Depuis, toutes les évolutions technologiques ont persisté dans cette direction. «D’abord, la légèreté est devenue un impératif économique et écologique, porté par la miniaturisation de l’électronique et le développement de nouveaux matériaux de synthèse. Toutes les industries sont concernées, celle de l’automobile, de l’aéronautique, de l’armement, de l’électronique de divertissement, et l’on pourrait multiplier les exemples. Ensuite la révolution numérique nous emmène en deçà du léger, vers la dématérialisation, dans le «cloud». Enfin, il y a le potentiel incroyable des nanotechnologiques, la maîtrise de l’infiniment petit, avec tous les développements que cela recèle sur le plan de la santé notamment. Autrefois, le pouvoir était du côté de celui qui avait l’armée la plus lourde et la plus nombreuse. Demain, c’est celui qui maîtrisera l’infinitésimal, l’infra-léger, les composants de base de la vie, qui détiendra la plus grande puissance.»

Nous vivons à l’ère du cool, où chaque individu évolue affranchi de toute appartenance familiale ou religieus

Parallèlement, le léger est aussi devenu une valeur esthétique et sociétale. «La liposuccion est l’intervention de chirurgie la plus largement répandue, le fitness est devenu une obsession. Tout le monde semble hanté par l’idée de perdre trois ou quatre kilos. En ce qui concerne les liens sociaux, nous vivons à l’ère du cool, où chaque individu évolue affranchi de toute appartenance familiale ou religieuse.»

Une légereté lourde à porter

Bien entendu, ce mouvement de fond n’est pas pur. Il est même plein de paradoxes, relève le philosophe. Du point de vue technologique, d’abord, puisque les conditions de possibilités du léger résident encore dans le lourd: les gigantesques datacenters qui font tourner le «cloud» sont alimentés par des centrales nucléaires et des barrages, du charbon et du pétrole sorti des entrailles de la terre.

Du point de vue sociétal, ensuite, notre époque a développé des angoisses nouvelles, qui sont le revers des injonctions à la légèreté des années 60. «L’autonomie est devenue lourde à porter, parce qu’elle contraint chacun à décider de tout en permanence. Nous vivons dans l’angoisse de faire les bons choix, pour notre vie privée comme pour la consommation ordinaire. Faire ses achats est devenu synonyme de s’informer, comparer, c’est devenu un véritable travail. Enfin, la libération sexuelle a conduit à tout sauf à un échangisme généralisé. Personne ne change d’amant comme de lessive, les séparations sont très mal vécues.»

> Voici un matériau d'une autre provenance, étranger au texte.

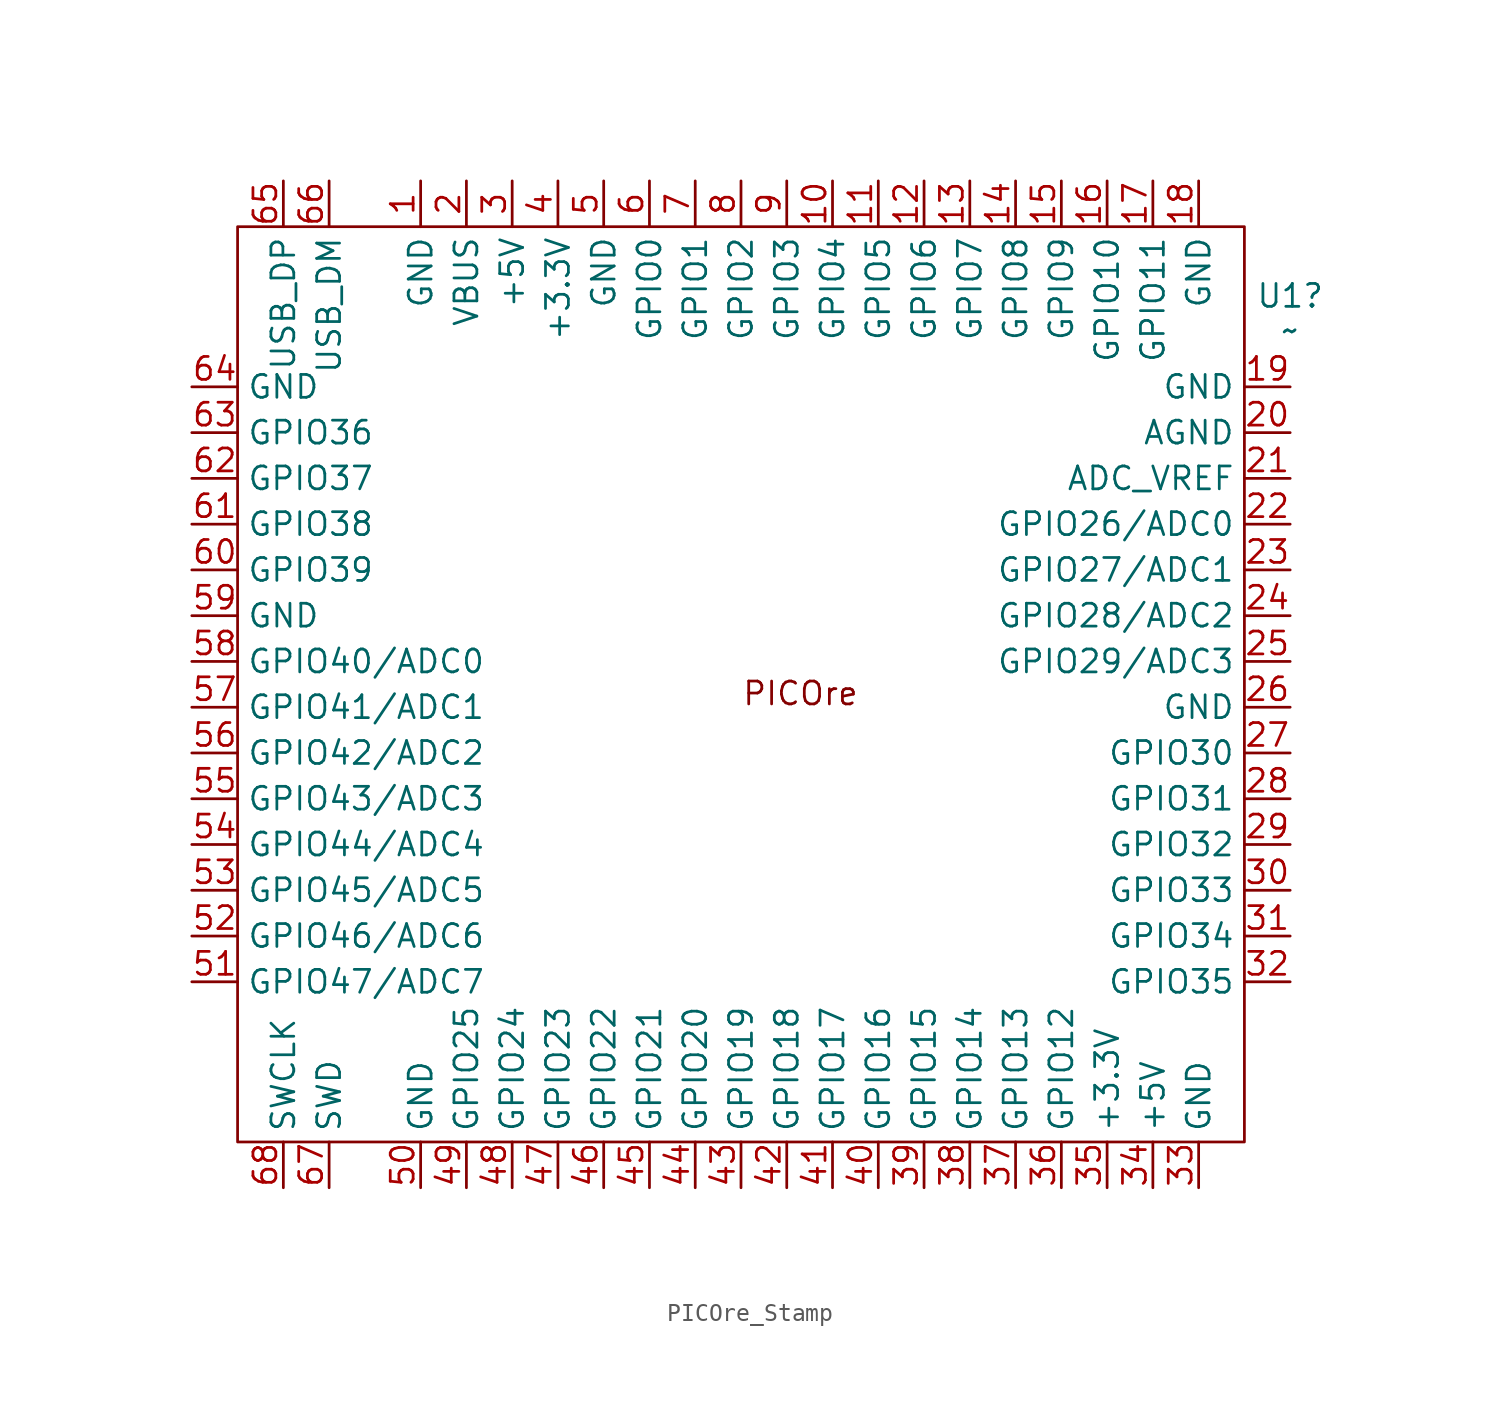
<source format=kicad_sym>
(kicad_symbol_lib
  (version 20231120)
  (generator "kicad_symbol_editor")
  (generator_version "8.0")
  (symbol "PICOre_Stamp"
    (property "Reference" "U1"
      (at 58.42 -3.841 0)
      (effects (font (size 1.27 1.27))))
    (property "Value" "~"
      (at 58.42 -5.747 0)
      (effects (font (size 1.27 1.27))))
    (property "ki_locked" ""
      (at 0 0 0)
      (effects (font (size 1.27 1.27))))
    (symbol "PICOre_Stamp_1_1"
      (rectangle (start 0 0) (end 55.88 -50.8) (stroke (width 0) (type default)) (fill (type none)))
      (text "PICOre\n" (at 31.242 -25.908 0) (effects (font (size 1.27 1.27))))
      (pin passive line (at 10.16 2.54 270) (length 2.54) (name "GND" (effects (font (size 1.27 1.27)))) (number "1" (effects (font (size 1.27 1.27)))))
      (pin bidirectional line (at 33.02 2.54 270) (length 2.54) (name "GPIO4" (effects (font (size 1.27 1.27)))) (number "10" (effects (font (size 1.27 1.27)))))
      (pin bidirectional line (at 35.56 2.54 270) (length 2.54) (name "GPIO5" (effects (font (size 1.27 1.27)))) (number "11" (effects (font (size 1.27 1.27)))))
      (pin bidirectional line (at 38.1 2.54 270) (length 2.54) (name "GPIO6" (effects (font (size 1.27 1.27)))) (number "12" (effects (font (size 1.27 1.27)))))
      (pin bidirectional line (at 40.64 2.54 270) (length 2.54) (name "GPIO7" (effects (font (size 1.27 1.27)))) (number "13" (effects (font (size 1.27 1.27)))))
      (pin bidirectional line (at 43.18 2.54 270) (length 2.54) (name "GPIO8" (effects (font (size 1.27 1.27)))) (number "14" (effects (font (size 1.27 1.27)))))
      (pin bidirectional line (at 45.72 2.54 270) (length 2.54) (name "GPIO9" (effects (font (size 1.27 1.27)))) (number "15" (effects (font (size 1.27 1.27)))))
      (pin bidirectional line (at 48.26 2.54 270) (length 2.54) (name "GPIO10" (effects (font (size 1.27 1.27)))) (number "16" (effects (font (size 1.27 1.27)))))
      (pin bidirectional line (at 50.8 2.54 270) (length 2.54) (name "GPIO11" (effects (font (size 1.27 1.27)))) (number "17" (effects (font (size 1.27 1.27)))))
      (pin passive line (at 53.34 2.54 270) (length 2.54) (name "GND" (effects (font (size 1.27 1.27)))) (number "18" (effects (font (size 1.27 1.27)))))
      (pin passive line (at 58.42 -8.89 180) (length 2.54) (name "GND" (effects (font (size 1.27 1.27)))) (number "19" (effects (font (size 1.27 1.27)))))
      (pin bidirectional line (at 12.7 2.54 270) (length 2.54) (name "VBUS" (effects (font (size 1.27 1.27)))) (number "2" (effects (font (size 1.27 1.27)))))
      (pin passive line (at 58.42 -11.43 180) (length 2.54) (name "AGND" (effects (font (size 1.27 1.27)))) (number "20" (effects (font (size 1.27 1.27)))))
      (pin input line (at 58.42 -13.97 180) (length 2.54) (name "ADC_VREF" (effects (font (size 1.27 1.27)))) (number "21" (effects (font (size 1.27 1.27)))))
      (pin bidirectional line (at 58.42 -16.51 180) (length 2.54) (name "GPIO26/ADC0" (effects (font (size 1.27 1.27)))) (number "22" (effects (font (size 1.27 1.27)))))
      (pin bidirectional line (at 58.42 -19.05 180) (length 2.54) (name "GPIO27/ADC1" (effects (font (size 1.27 1.27)))) (number "23" (effects (font (size 1.27 1.27)))))
      (pin bidirectional line (at 58.42 -21.59 180) (length 2.54) (name "GPIO28/ADC2" (effects (font (size 1.27 1.27)))) (number "24" (effects (font (size 1.27 1.27)))))
      (pin bidirectional line (at 58.42 -24.13 180) (length 2.54) (name "GPIO29/ADC3" (effects (font (size 1.27 1.27)))) (number "25" (effects (font (size 1.27 1.27)))))
      (pin passive line (at 58.42 -26.67 180) (length 2.54) (name "GND" (effects (font (size 1.27 1.27)))) (number "26" (effects (font (size 1.27 1.27)))))
      (pin bidirectional line (at 58.42 -29.21 180) (length 2.54) (name "GPIO30" (effects (font (size 1.27 1.27)))) (number "27" (effects (font (size 1.27 1.27)))))
      (pin bidirectional line (at 58.42 -31.75 180) (length 2.54) (name "GPIO31" (effects (font (size 1.27 1.27)))) (number "28" (effects (font (size 1.27 1.27)))))
      (pin bidirectional line (at 58.42 -34.29 180) (length 2.54) (name "GPIO32" (effects (font (size 1.27 1.27)))) (number "29" (effects (font (size 1.27 1.27)))))
      (pin bidirectional line (at 15.24 2.54 270) (length 2.54) (name "+5V" (effects (font (size 1.27 1.27)))) (number "3" (effects (font (size 1.27 1.27)))))
      (pin bidirectional line (at 58.42 -36.83 180) (length 2.54) (name "GPIO33" (effects (font (size 1.27 1.27)))) (number "30" (effects (font (size 1.27 1.27)))))
      (pin bidirectional line (at 58.42 -39.37 180) (length 2.54) (name "GPIO34" (effects (font (size 1.27 1.27)))) (number "31" (effects (font (size 1.27 1.27)))))
      (pin bidirectional line (at 58.42 -41.91 180) (length 2.54) (name "GPIO35" (effects (font (size 1.27 1.27)))) (number "32" (effects (font (size 1.27 1.27)))))
      (pin passive line (at 53.34 -53.34 90) (length 2.54) (name "GND" (effects (font (size 1.27 1.27)))) (number "33" (effects (font (size 1.27 1.27)))))
      (pin bidirectional line (at 50.8 -53.34 90) (length 2.54) (name "+5V" (effects (font (size 1.27 1.27)))) (number "34" (effects (font (size 1.27 1.27)))))
      (pin bidirectional line (at 48.26 -53.34 90) (length 2.54) (name "+3.3V" (effects (font (size 1.27 1.27)))) (number "35" (effects (font (size 1.27 1.27)))))
      (pin bidirectional line (at 45.72 -53.34 90) (length 2.54) (name "GPIO12" (effects (font (size 1.27 1.27)))) (number "36" (effects (font (size 1.27 1.27)))))
      (pin bidirectional line (at 43.18 -53.34 90) (length 2.54) (name "GPIO13" (effects (font (size 1.27 1.27)))) (number "37" (effects (font (size 1.27 1.27)))))
      (pin bidirectional line (at 40.64 -53.34 90) (length 2.54) (name "GPIO14" (effects (font (size 1.27 1.27)))) (number "38" (effects (font (size 1.27 1.27)))))
      (pin bidirectional line (at 38.1 -53.34 90) (length 2.54) (name "GPIO15" (effects (font (size 1.27 1.27)))) (number "39" (effects (font (size 1.27 1.27)))))
      (pin bidirectional line (at 17.78 2.54 270) (length 2.54) (name "+3.3V" (effects (font (size 1.27 1.27)))) (number "4" (effects (font (size 1.27 1.27)))))
      (pin bidirectional line (at 35.56 -53.34 90) (length 2.54) (name "GPIO16" (effects (font (size 1.27 1.27)))) (number "40" (effects (font (size 1.27 1.27)))))
      (pin bidirectional line (at 33.02 -53.34 90) (length 2.54) (name "GPIO17" (effects (font (size 1.27 1.27)))) (number "41" (effects (font (size 1.27 1.27)))))
      (pin bidirectional line (at 30.48 -53.34 90) (length 2.54) (name "GPIO18" (effects (font (size 1.27 1.27)))) (number "42" (effects (font (size 1.27 1.27)))))
      (pin bidirectional line (at 27.94 -53.34 90) (length 2.54) (name "GPIO19" (effects (font (size 1.27 1.27)))) (number "43" (effects (font (size 1.27 1.27)))))
      (pin bidirectional line (at 25.4 -53.34 90) (length 2.54) (name "GPIO20" (effects (font (size 1.27 1.27)))) (number "44" (effects (font (size 1.27 1.27)))))
      (pin bidirectional line (at 22.86 -53.34 90) (length 2.54) (name "GPIO21" (effects (font (size 1.27 1.27)))) (number "45" (effects (font (size 1.27 1.27)))))
      (pin bidirectional line (at 20.32 -53.34 90) (length 2.54) (name "GPIO22" (effects (font (size 1.27 1.27)))) (number "46" (effects (font (size 1.27 1.27)))))
      (pin bidirectional line (at 17.78 -53.34 90) (length 2.54) (name "GPIO23" (effects (font (size 1.27 1.27)))) (number "47" (effects (font (size 1.27 1.27)))))
      (pin bidirectional line (at 15.24 -53.34 90) (length 2.54) (name "GPIO24" (effects (font (size 1.27 1.27)))) (number "48" (effects (font (size 1.27 1.27)))))
      (pin bidirectional line (at 12.7 -53.34 90) (length 2.54) (name "GPIO25" (effects (font (size 1.27 1.27)))) (number "49" (effects (font (size 1.27 1.27)))))
      (pin passive line (at 20.32 2.54 270) (length 2.54) (name "GND" (effects (font (size 1.27 1.27)))) (number "5" (effects (font (size 1.27 1.27)))))
      (pin passive line (at 10.16 -53.34 90) (length 2.54) (name "GND" (effects (font (size 1.27 1.27)))) (number "50" (effects (font (size 1.27 1.27)))))
      (pin bidirectional line (at -2.54 -41.91 0) (length 2.54) (name "GPIO47/ADC7" (effects (font (size 1.27 1.27)))) (number "51" (effects (font (size 1.27 1.27)))))
      (pin bidirectional line (at -2.54 -39.37 0) (length 2.54) (name "GPIO46/ADC6" (effects (font (size 1.27 1.27)))) (number "52" (effects (font (size 1.27 1.27)))))
      (pin bidirectional line (at -2.54 -36.83 0) (length 2.54) (name "GPIO45/ADC5" (effects (font (size 1.27 1.27)))) (number "53" (effects (font (size 1.27 1.27)))))
      (pin bidirectional line (at -2.54 -34.29 0) (length 2.54) (name "GPIO44/ADC4" (effects (font (size 1.27 1.27)))) (number "54" (effects (font (size 1.27 1.27)))))
      (pin bidirectional line (at -2.54 -31.75 0) (length 2.54) (name "GPIO43/ADC3" (effects (font (size 1.27 1.27)))) (number "55" (effects (font (size 1.27 1.27)))))
      (pin bidirectional line (at -2.54 -29.21 0) (length 2.54) (name "GPIO42/ADC2" (effects (font (size 1.27 1.27)))) (number "56" (effects (font (size 1.27 1.27)))))
      (pin bidirectional line (at -2.54 -26.67 0) (length 2.54) (name "GPIO41/ADC1" (effects (font (size 1.27 1.27)))) (number "57" (effects (font (size 1.27 1.27)))))
      (pin bidirectional line (at -2.54 -24.13 0) (length 2.54) (name "GPIO40/ADC0" (effects (font (size 1.27 1.27)))) (number "58" (effects (font (size 1.27 1.27)))))
      (pin passive line (at -2.54 -21.59 0) (length 2.54) (name "GND" (effects (font (size 1.27 1.27)))) (number "59" (effects (font (size 1.27 1.27)))))
      (pin bidirectional line (at 22.86 2.54 270) (length 2.54) (name "GPIO0" (effects (font (size 1.27 1.27)))) (number "6" (effects (font (size 1.27 1.27)))))
      (pin bidirectional line (at -2.54 -19.05 0) (length 2.54) (name "GPIO39" (effects (font (size 1.27 1.27)))) (number "60" (effects (font (size 1.27 1.27)))))
      (pin bidirectional line (at -2.54 -16.51 0) (length 2.54) (name "GPIO38" (effects (font (size 1.27 1.27)))) (number "61" (effects (font (size 1.27 1.27)))))
      (pin bidirectional line (at -2.54 -13.97 0) (length 2.54) (name "GPIO37" (effects (font (size 1.27 1.27)))) (number "62" (effects (font (size 1.27 1.27)))))
      (pin bidirectional line (at -2.54 -11.43 0) (length 2.54) (name "GPIO36" (effects (font (size 1.27 1.27)))) (number "63" (effects (font (size 1.27 1.27)))))
      (pin passive line (at -2.54 -8.89 0) (length 2.54) (name "GND" (effects (font (size 1.27 1.27)))) (number "64" (effects (font (size 1.27 1.27)))))
      (pin bidirectional line (at 2.54 2.54 270) (length 2.54) (name "USB_DP" (effects (font (size 1.27 1.27)))) (number "65" (effects (font (size 1.27 1.27)))))
      (pin bidirectional line (at 5.08 2.54 270) (length 2.54) (name "USB_DM" (effects (font (size 1.27 1.27)))) (number "66" (effects (font (size 1.27 1.27)))))
      (pin bidirectional line (at 5.08 -53.34 90) (length 2.54) (name "SWD" (effects (font (size 1.27 1.27)))) (number "67" (effects (font (size 1.27 1.27)))))
      (pin bidirectional line (at 2.54 -53.34 90) (length 2.54) (name "SWCLK" (effects (font (size 1.27 1.27)))) (number "68" (effects (font (size 1.27 1.27)))))
      (pin bidirectional line (at 25.4 2.54 270) (length 2.54) (name "GPIO1" (effects (font (size 1.27 1.27)))) (number "7" (effects (font (size 1.27 1.27)))))
      (pin bidirectional line (at 27.94 2.54 270) (length 2.54) (name "GPIO2" (effects (font (size 1.27 1.27)))) (number "8" (effects (font (size 1.27 1.27)))))
      (pin bidirectional line (at 30.48 2.54 270) (length 2.54) (name "GPIO3" (effects (font (size 1.27 1.27)))) (number "9" (effects (font (size 1.27 1.27))))))))
</source>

Plus la légèreté est mise en avant, plus il y a d’obèses

Et c’est sans parler du corps: «Plus la légèreté est mise en avant, plus il y a d’obèses. Plus l’on valorise la minceur, plus elle se vit mal. Les régimes occasionnent une surveillance de soi permanente, et génèrent énormément de culpabilité. Cette légèreté que l’on nous vend est tout sauf désinvolte et ludique.»

Une légerété pas insoutenable

Pour autant, Gilles Lipovetsky n’est pas de ces moralistes qui pointent du doigt l’insignifiance du monde contemporain. «Je ne suis pas du tout dans cette insupportable diabolisation du léger, qui dénonce la nullité médiatique et le kitsch de notre monde. Le léger a été un facteur considérable de consolidation de nos démocraties et un vecteur de l’individualisation de nos sociétés. Je n’imagine pas un retour en arrière. Je ne pense pas que la légèreté soit insoutenable. Etre léger, c’est aussi l’idée d’échapper à la gravité, c’est la joie, le rire, le bonheur.»

La position du philosophe, c’est que cette légèreté, pour faire civilisation, doit pouvoir se mériter. «Lorsque vous écoutez un pianiste exécuter une pièce avec une parfaite légèreté, vous assistez au produit d’un travail immense. La poésie, un alexandrin par exemple, c’est la légèreté dans la contrainte, c’est «danser dans les chaînes», comme disait Nietzsche. C’est vers cette légèreté-là qu’il faut tendre. Celle qui naît de la maîtrise. J’estime que l’école doit entendre cela. Il faut donner aux enfants, aux jeunes, le goût du travail, qui permet de dépasser la légèreté pauvre du consommateur, pour accéder, enfin, à la légèreté de l’artiste.»


De la légèreté, Gilles Lipovetsky, Grasset, Paris, 364 p.